The diverse geography breaks Oregon into three crop-growing districts: The Oregon Coast, the Willamette Valley, and Eastern and Southern Oregon. Plant-based crops like trees, herbs, wheat, and grass seeds find the most ideal land in the world right here. Seafood such as fish and shellfish sustained Oregonians for centuries and continues baiting Pacific Northwest palates and beyond.

This trendy farm-to-table movement isn’t a new concept in Oregon, where small farmers’ markets prosper because locals want to know the origin of their food. Eating fresh by adding little to the food allows natural flavors to shine through and provides a healthier diet. This idea influences restaurateurs who buy locally grown ingredients and serve them raw or wild. Another term I heard for this is “unfussy.” I like that; it sums up Oregonians perfectly.

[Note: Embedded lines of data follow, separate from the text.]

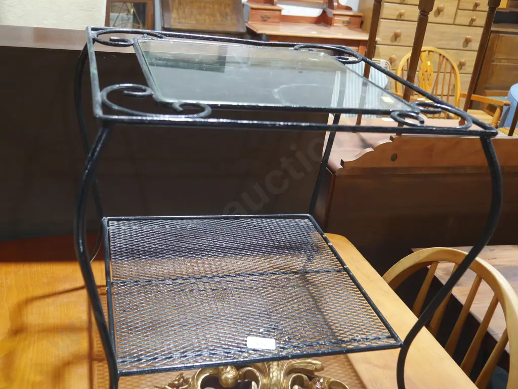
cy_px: 194
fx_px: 599
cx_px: 259
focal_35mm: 40
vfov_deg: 36.0
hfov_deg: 46.8
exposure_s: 1/60
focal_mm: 20
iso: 1000
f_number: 4.4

The late chef and food writer James Beard was born in Oregon and became a culinary figure by the mid 20th century. Beard appeared on the very first cooking show on television in the 1940s called I Love to Eat, 15 years before his fan Julia Child stepped in front of the camera. He founded the James Beard Cooking School in 1955 with a passion for teaching clean cooking and pulling the American society out of its Jell-O-mold fog. Beard advocated the farm-to-table philosophy along with preparing and eating the fare with others, so we gain the most enjoyment from it. Beard detested industrial agriculture popularized after WWII saying, “Unfortunately, we’re living in a convenience age where people merely eat to add fodder to the body.” Oregon’s leadership in the current wild food industry would make Beard proud.